What we need, rather, is a more expansive and communal view of the scientific enterprise, in which we examine the totality of evidence for (and against) a hypothesis from potentially many different experiments. Starting from this viewpoint, we will design our studies from the get-go to give results that contribute evidence toward resolving a question, rather than results that we expect will resolve the question. Each measure of evidentiary value (such as the p-value) will then be considered not as a binary filter (“in or out”, “significant or not”), but as a quantitative measure to be combined with other such measures from other studies, to give an overall measure of the evidence for or against the hypothesis. In other words, the unit of scientific progress is more like the comprehensive metareview than the individual research study, and each study should be designed to fit into such a metareview. (Certainly, there are significant technical challenges to be solved, and the incentive structure of modern science needs to change. But that’s the point.)
Some 600 years ago, the idea of using controlled experimentation led to a revolution in how we develop reliable bodies of knowledge, and hence to modern science. Just over a century ago, the development of rigorous statistical analysis led to a revolution in how we evaluate the import of experimental results in complex situations. The lack of reproducibility indicates that we are now at the cusp of another great leap in scientific epistemology.

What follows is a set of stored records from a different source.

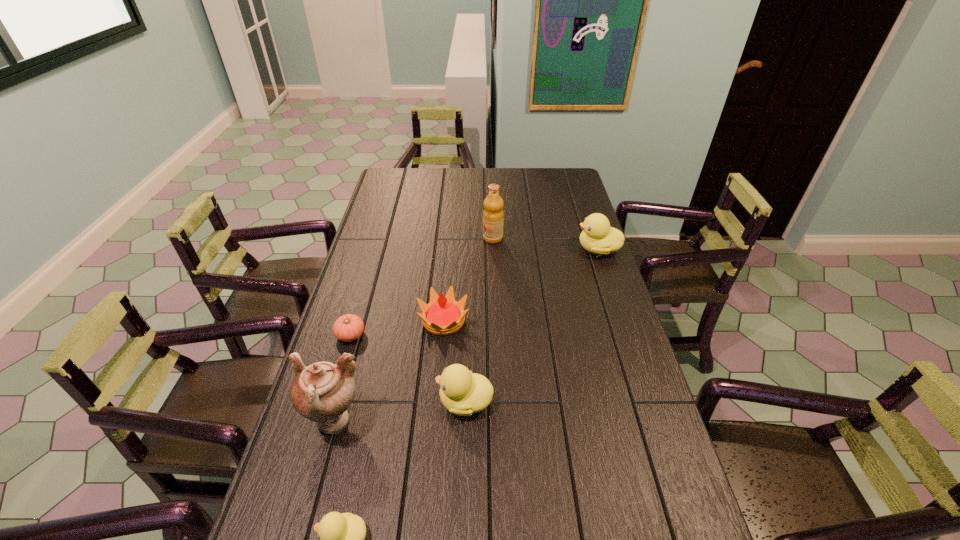
At what (x,y) coordinates should I click in order to perform the action: click on vacant area located at the beak of the second tallest duckling. Please return your answer as a coordinate pair (x, y). This screenshot has height=540, width=960. Looking at the image, I should click on (351, 401).

You are a GUI agent. You are given a task and a screenshot of the screen. Output one action in this format:
    pyautogui.click(x=<x>, y=<y>)
    Task: Click on the free space located 0.240m at the beak of the rightmost object
    This screenshot has width=960, height=540.
    Given the screenshot: What is the action you would take?
    pyautogui.click(x=513, y=249)

Image resolution: width=960 pixels, height=540 pixels. I want to click on vacant point located at the beak of the rightmost object, so click(x=476, y=249).

Identify the location of vacant space located 0.090m at the beak of the rightmost object. (552, 249).

Where is `vacant space located on the front label of the fruit juice`? This screenshot has height=540, width=960. vacant space located on the front label of the fruit juice is located at coordinates (415, 238).

Locate an element on the screen. The image size is (960, 540). vacant space located on the front label of the fruit juice is located at coordinates tap(412, 238).

The image size is (960, 540). I want to click on blank space located on the front label of the fruit juice, so click(430, 238).

The height and width of the screenshot is (540, 960). I want to click on free space located 0.060m on the front of the tomato, so click(343, 363).

Identify the location of vacant space located 0.370m on the front of the crown. This screenshot has width=960, height=540. (432, 457).

Identify the location of blank area located 0.140m on the back of the urn. (353, 356).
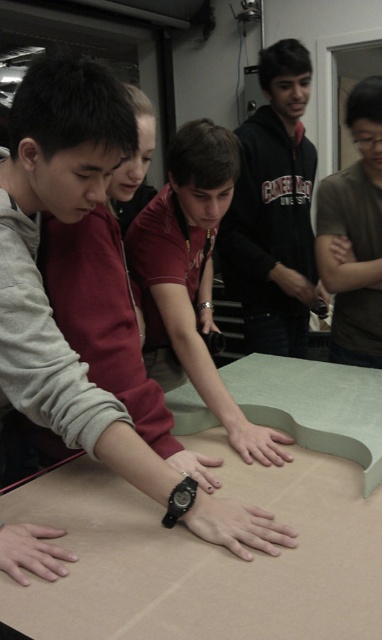
Question: Does matte red shirt at center have a lesser width compared to black rubber watch at center?

Choices:
 (A) no
 (B) yes

Answer: (A)

Question: In this image, where is dark gray hoodie at center located relative to smooth beige hand at lower left?

Choices:
 (A) left
 (B) right

Answer: (B)

Question: Does skinny white hand at center have a greater width compared to black rubber watch at center?

Choices:
 (A) no
 (B) yes

Answer: (B)

Question: Which point is closer to the camera?

Choices:
 (A) (260, 140)
 (B) (29, 548)
 (C) (0, 604)

Answer: (C)

Question: Which of the following is the farthest from the observer?

Choices:
 (A) matte red shirt at center
 (B) black rubber watch at center
 (C) matte gray hand at center
 (D) brown cardboard table at center

Answer: (A)

Question: Which of these objects is positioned closest to the smooth beige hand at lower left?

Choices:
 (A) skinny white hand at center
 (B) dark gray hoodie at center

Answer: (A)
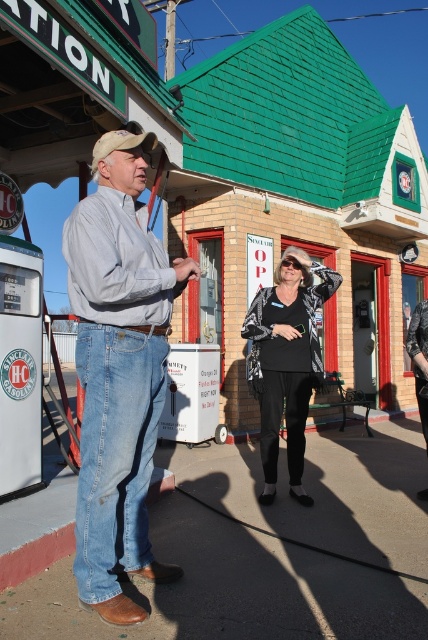
What do you see at coordinates (118, 371) in the screenshot? Image resolution: width=428 pixels, height=640 pixels. I see `denim jeans at left` at bounding box center [118, 371].

The width and height of the screenshot is (428, 640). I want to click on denim jeans at left, so pyautogui.click(x=118, y=371).

The width and height of the screenshot is (428, 640). I want to click on denim jeans at left, so [x=118, y=371].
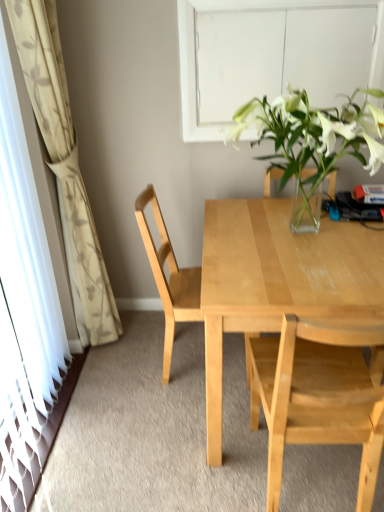
Question: Does transparent glass door at left have a lesser width compared to light wood chair at center, marked as the first chair in a back-to-front arrangement?

Choices:
 (A) yes
 (B) no

Answer: (A)

Question: Is transparent glass door at left further to camera compared to light wood chair at center, the 2th chair positioned from the front?

Choices:
 (A) no
 (B) yes

Answer: (A)

Question: Is transparent glass door at left located outside light wood chair at center, marked as the first chair in a back-to-front arrangement?

Choices:
 (A) yes
 (B) no

Answer: (A)

Question: Is transparent glass door at left at the right side of light wood chair at center, marked as the first chair in a back-to-front arrangement?

Choices:
 (A) yes
 (B) no

Answer: (B)

Question: From the image's perspective, would you say transparent glass door at left is positioned over light wood chair at center, marked as the first chair in a back-to-front arrangement?

Choices:
 (A) yes
 (B) no

Answer: (A)

Question: Is transparent glass door at left facing towards light wood chair at center, the 2th chair positioned from the front?

Choices:
 (A) yes
 (B) no

Answer: (A)

Question: Considering the relative sizes of white floral-patterned curtain at left and light wood desk at center in the image provided, is white floral-patterned curtain at left shorter than light wood desk at center?

Choices:
 (A) no
 (B) yes

Answer: (A)

Question: Could light wood desk at center be considered to be inside white floral-patterned curtain at left?

Choices:
 (A) yes
 (B) no

Answer: (B)

Question: Is white floral-patterned curtain at left at the left side of light wood desk at center?

Choices:
 (A) no
 (B) yes

Answer: (B)

Question: From a real-world perspective, is white floral-patterned curtain at left positioned over light wood desk at center based on gravity?

Choices:
 (A) no
 (B) yes

Answer: (B)

Question: Considering the relative positions of white floral-patterned curtain at left and light wood desk at center in the image provided, is white floral-patterned curtain at left in front of light wood desk at center?

Choices:
 (A) no
 (B) yes

Answer: (A)

Question: Is white floral-patterned curtain at left facing towards light wood desk at center?

Choices:
 (A) no
 (B) yes

Answer: (B)

Question: Is light wood chair at center, placed as the first chair when sorted from front to back, bigger than light wood chair at center, the 2th chair positioned from the front?

Choices:
 (A) yes
 (B) no

Answer: (A)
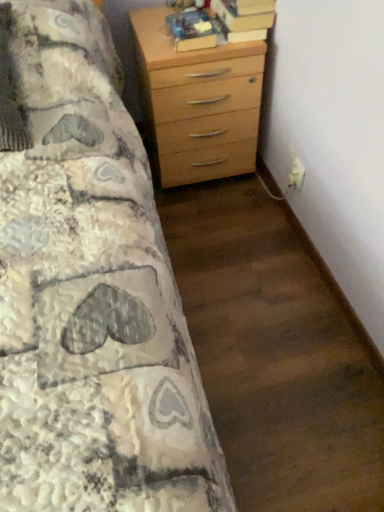
Question: Considering the relative sizes of hardcover book at upper right, the 2th book positioned from the left, and hardcover book at upper center, which ranks as the 1th book in left-to-right order, in the image provided, is hardcover book at upper right, the 2th book positioned from the left, shorter than hardcover book at upper center, which ranks as the 1th book in left-to-right order,?

Choices:
 (A) yes
 (B) no

Answer: (A)

Question: From the image's perspective, is hardcover book at upper right, the 2th book positioned from the left, located beneath hardcover book at upper center, marked as the second book in a right-to-left arrangement?

Choices:
 (A) yes
 (B) no

Answer: (B)

Question: Considering the relative sizes of hardcover book at upper right, the 2th book positioned from the left, and hardcover book at upper center, which ranks as the 1th book in left-to-right order, in the image provided, is hardcover book at upper right, the 2th book positioned from the left, taller than hardcover book at upper center, which ranks as the 1th book in left-to-right order,?

Choices:
 (A) yes
 (B) no

Answer: (B)

Question: From a real-world perspective, is hardcover book at upper right, placed as the 1th book when sorted from right to left, over hardcover book at upper center, which ranks as the 1th book in left-to-right order?

Choices:
 (A) yes
 (B) no

Answer: (A)

Question: Does hardcover book at upper right, the 2th book positioned from the left, have a larger size compared to hardcover book at upper center, marked as the second book in a right-to-left arrangement?

Choices:
 (A) no
 (B) yes

Answer: (B)

Question: In terms of size, does light wood chest of drawers at upper right appear bigger or smaller than hardcover book at upper right, placed as the 1th book when sorted from right to left?

Choices:
 (A) big
 (B) small

Answer: (A)

Question: Would you say light wood chest of drawers at upper right is to the left or to the right of hardcover book at upper right, the 2th book positioned from the left, in the picture?

Choices:
 (A) right
 (B) left

Answer: (B)

Question: Considering the positions of light wood chest of drawers at upper right and hardcover book at upper right, the 2th book positioned from the left, in the image, is light wood chest of drawers at upper right wider or thinner than hardcover book at upper right, the 2th book positioned from the left,?

Choices:
 (A) thin
 (B) wide

Answer: (B)

Question: From a real-world perspective, relative to hardcover book at upper right, placed as the 1th book when sorted from right to left, is light wood chest of drawers at upper right vertically above or below?

Choices:
 (A) below
 (B) above

Answer: (A)

Question: Is hardcover book at upper right, the 2th book positioned from the left, inside the boundaries of light wood chest of drawers at upper right, or outside?

Choices:
 (A) inside
 (B) outside

Answer: (B)

Question: In terms of height, does hardcover book at upper right, the 2th book positioned from the left, look taller or shorter compared to light wood chest of drawers at upper right?

Choices:
 (A) short
 (B) tall

Answer: (A)

Question: In the image, is hardcover book at upper right, the 2th book positioned from the left, on the left side or the right side of light wood chest of drawers at upper right?

Choices:
 (A) right
 (B) left

Answer: (A)

Question: In terms of width, does hardcover book at upper right, placed as the 1th book when sorted from right to left, look wider or thinner when compared to light wood chest of drawers at upper right?

Choices:
 (A) wide
 (B) thin

Answer: (B)

Question: From a real-world perspective, is hardcover book at upper center, marked as the second book in a right-to-left arrangement, positioned above or below hardcover book at upper right, placed as the 1th book when sorted from right to left?

Choices:
 (A) below
 (B) above

Answer: (A)

Question: From the image's perspective, relative to hardcover book at upper right, placed as the 1th book when sorted from right to left, is hardcover book at upper center, which ranks as the 1th book in left-to-right order, above or below?

Choices:
 (A) above
 (B) below

Answer: (B)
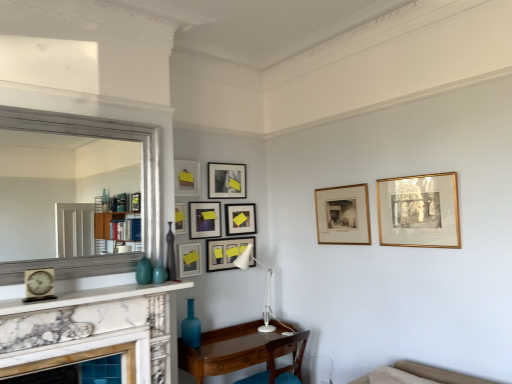
What do you see at coordinates (226, 181) in the screenshot? Image resolution: width=512 pixels, height=384 pixels. I see `matte black picture frame at upper center, the fifth picture frame when ordered from left to right` at bounding box center [226, 181].

Where is `matte black picture frame at upper center, the 5th picture frame positioned from the right`? matte black picture frame at upper center, the 5th picture frame positioned from the right is located at coordinates (226, 181).

In order to click on brown wooden table at lower center in this screenshot , I will do `click(227, 350)`.

Measure the distance between point (252, 211) and camera.

Point (252, 211) and camera are 3.96 meters apart.

Measure the distance between gold framed print at upper right, the 9th picture frame viewed from the left, and camera.

8.81 feet.

What do you see at coordinates (419, 211) in the screenshot?
I see `gold framed print at upper right, the 9th picture frame viewed from the left` at bounding box center [419, 211].

Where is `white matte desk lamp at center`? white matte desk lamp at center is located at coordinates (267, 306).

I want to click on matte black picture frame at upper center, the fifth picture frame when ordered from left to right, so click(226, 181).

Could you measure the distance between white marble mantle at lower left and matte black picture frame at upper center, the third picture frame when ordered from right to left?

1.22 meters.

Identify the location of mantle that appears in front of the matte black picture frame at upper center, the seventh picture frame viewed from the left. Image resolution: width=512 pixels, height=384 pixels. point(90,296).

Considering the sizes of white marble mantle at lower left and matte black picture frame at upper center, the seventh picture frame viewed from the left, in the image, is white marble mantle at lower left bigger or smaller than matte black picture frame at upper center, the seventh picture frame viewed from the left,?

Considering their sizes, white marble mantle at lower left takes up more space than matte black picture frame at upper center, the seventh picture frame viewed from the left.

Which object is further away from the camera taking this photo, white marble mantle at lower left or matte black picture frame at upper center, the third picture frame when ordered from right to left?

Positioned behind is matte black picture frame at upper center, the third picture frame when ordered from right to left.

Considering the positions of points (195, 346) and (365, 188), is point (195, 346) closer to camera compared to point (365, 188)?

Yes, it is.

From the image's perspective, who appears lower, blue glass vase at lower center, the 1th vase positioned from the back, or wooden picture frame at center, arranged as the 2th picture frame when viewed from the right?

blue glass vase at lower center, the 1th vase positioned from the back, appears lower in the image.

Does blue glass vase at lower center, the 1th vase positioned from the back, lie behind wooden picture frame at center, acting as the eighth picture frame starting from the left?

No, blue glass vase at lower center, the 1th vase positioned from the back, is closer to the camera.

Consider the image. Can you confirm if blue glass vase at lower center, arranged as the 2th vase when viewed from the front, is smaller than wooden picture frame at center, arranged as the 2th picture frame when viewed from the right?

Pushing scientific investigation further requires us to do science that explicitly recognizes its communal and interconnected nature. Stopgap measures, such as the “p < 0.005” proposal, that harden the pernicious assumptions of decision criterion science will only harm science in the long term, even if they make small improvements in the short term. We must keep our collective eyes on the ball: Remove the term statistically significant, and replace it with multiple relevant and justified measures of evidentiary value, while working to build the standards, techniques, incentives, and institutions needed to support the grand edifice of future science.